In January 1917, Cleopatra participated in an unsuccessful operation to attack German destroyers off the Belgian coast. She underwent modernisation during 1917, and in October 1917 joined the other Harwich Force cruisers in a patrol zone to intercept any German attempt to intercept convoys steaming to and from Scandinavia. She was assigned to the 7th Light Cruiser Squadron of the Grand Fleet in August 1918 as squadron flagship, and served in that capacity through the end of World War I in November 1918 and until March 1919.

===Postwar===
After leaving the 7th Light Cruiser Squadron in March 1919, Cleopatra rejoined the 2nd Light Cruiser Squadron in April 1919 and served in the Baltic Sea from 1919 to 1920 during the British campaign there against Bolshevik and German forces during the Russian Civil War. After returning to the United Kingdom, she recommissioned in October 1920 to serve in the Atlantic Fleet. She was decommissioned in 1921 and placed in the Nore Reserve.

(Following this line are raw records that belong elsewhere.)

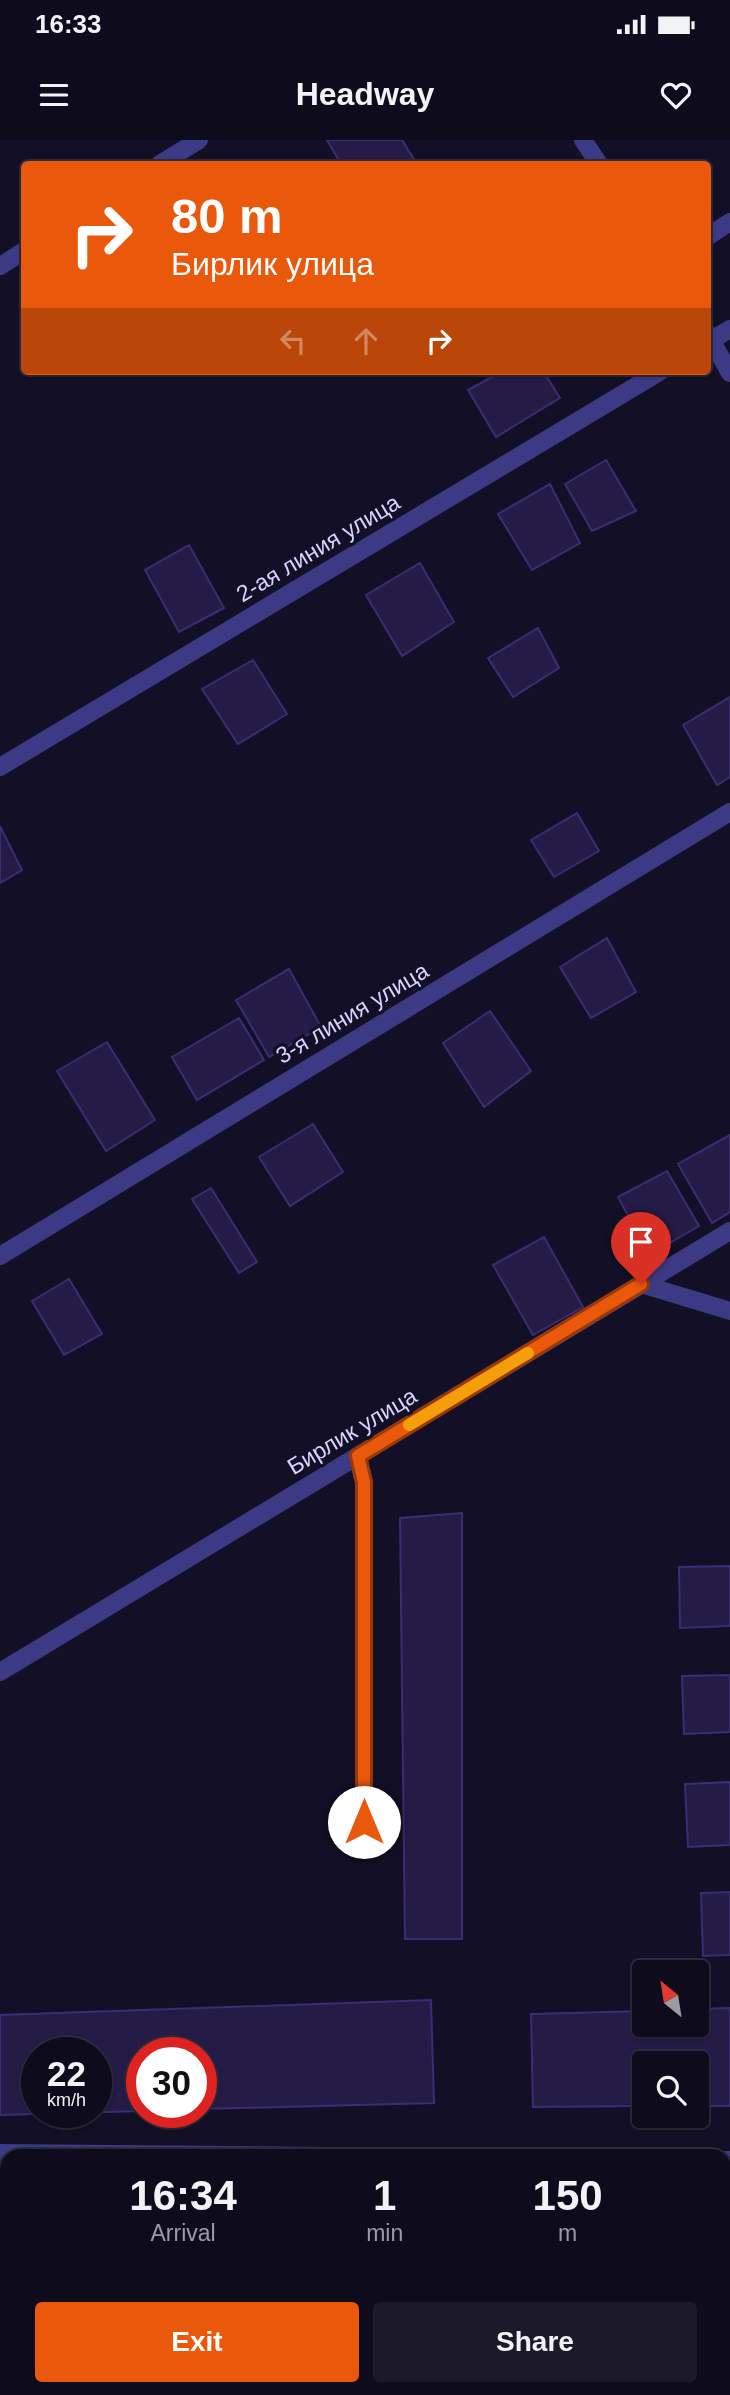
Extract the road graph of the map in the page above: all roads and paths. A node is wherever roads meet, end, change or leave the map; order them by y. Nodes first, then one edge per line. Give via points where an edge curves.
1 (199, 140) edge
2 (583, 140) edge
3 (165, 161) edge
4 (597, 161) edge
5 (730, 222) edge
6 (711, 234) edge
7 (21, 253) edge
8 (0, 266) edge
9 (730, 329) edge
10 (711, 338) edge
11 (711, 342) edge
12 (730, 373) edge
13 (654, 375) edge
14 (0, 768) edge
15 (730, 812) edge
16 (730, 1231) edge
17 (0, 1256) edge
18 (641, 1284) junction
19 (730, 1311) edge
20 (358, 1456) junction
21 (0, 1672) edge
22 (364, 1848) dead end

1 - 3 street
2 - 4 street
5 - 6 street
7 - 8 street
9 - 10 street
11 - 12 street
13 - 14 street, 2-ая линия улица
15 - 17 street, 3-я линия улица
16 - 18 street, Бирлик улица
18 - 19 street
18 - 20 street, Бирлик улица
20 - 21 street, Бирлик улица
20 - 22 street via 364,1482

Cleopatra recommissioned in 1923 to serve in the 3rd Light Cruiser Squadron, then entered the Devonport Reserve in 1924. She again recommissioned in January 1925 and was assigned to the 2nd Light Cruiser Squadron in the Atlantic Fleet, serving until decommissioned again in December 1926 and placed under dockyard control. In December 1927, she commissioned into the Nore Reserve, and was its flagship from September 1928 to March 1931. While in the Nore Reserve, she transported troops to the Mediterranean in October 1928 and to China in 1929. In March 1931, she was decommissioned and placed under dockyard control at Chatham Dockyard.

==Disposal==
Cleopatra was sold on 26 June 1931 to Hughes Bolckow of Blyth, Northumberland, for scrapping.